Black grey vs Divine White
Black grey is a RAL Classic color while Divine White comes from Sherwin-Williams. Hue-wise, Black grey belongs to the blue-grey family and Divine White to the beige-white family. At LRV 72 vs 6, Divine White will read as the brighter of the two — a 66-point gap that matters most in north-facing or low-light rooms. At ΔE 68.4, these are genuinely distinct colors — a strong contrast if used together, or a meaningful choice between two different directions. Below you'll find 2 real-room photo comparisons where both colors appear side by side, plus 5 simulated room previews.

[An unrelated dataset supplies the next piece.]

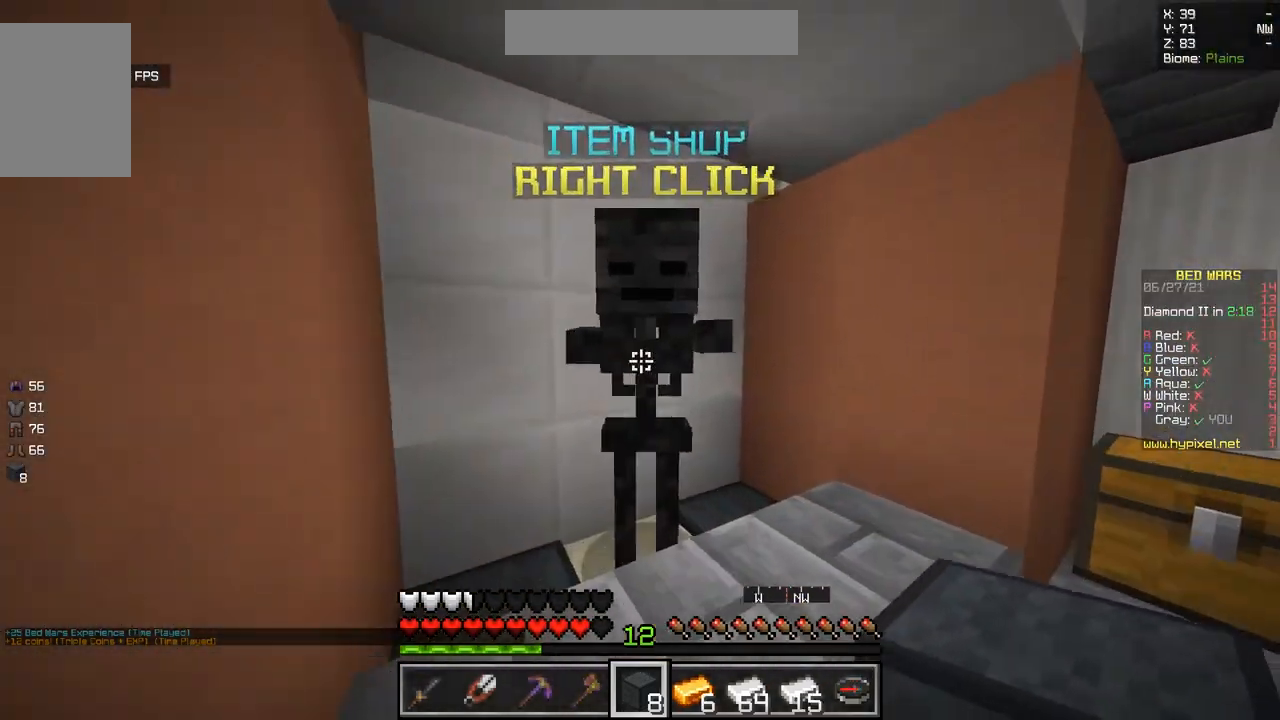
{"keys": [], "mouse": [], "events": [[33, "z", "up"], [100, "mouse_right", "up"]]}
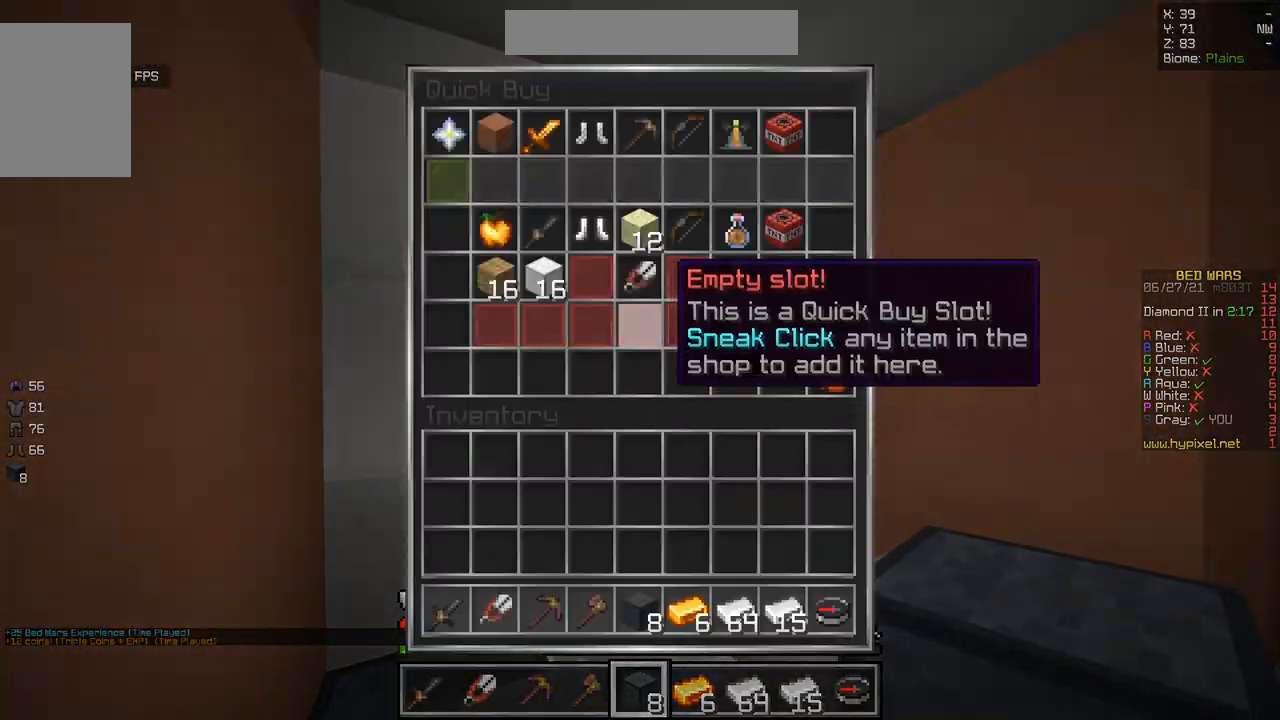
{"keys": [], "mouse": [], "events": []}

Black grey vs Divine White in Real Spaces
2 real rooms side by side. Seeing Black grey and Divine White in actual rooms makes the difference concrete; browse the spaces below to get a feel for how each color lives on a wall.
Living Room
Living rooms test a color across a full range of conditions — morning sun, afternoon shade, and evening lamp light all shift how both of these read. Divine White returns significantly more light to the room — in a smaller or darker space, that difference in perceived brightness is hard to miss.
Kitchen Cabinets
On cabinetry, undertone and temperature become more pronounced against countertops and hardware. The LRV gap is large enough that Divine White will make the room feel meaningfully brighter than Black grey would.
Color Details
Black grey vs Divine White Simulated Comparison
5 simulated room previews — drag the slider on each to see Black grey on one side and Divine White on the other.
Digital color is approximate. These simulations are generated from the manufacturer's hex values and overlaid on grayscale room photos — your screen's calibration, brightness, and viewing angle all affect how they render. Before committing to either color, test physical samples in your own space under the light you actually live with.
More Black grey comparisons
See how Black grey stacks up against other well-photographed colors across different brands and tones.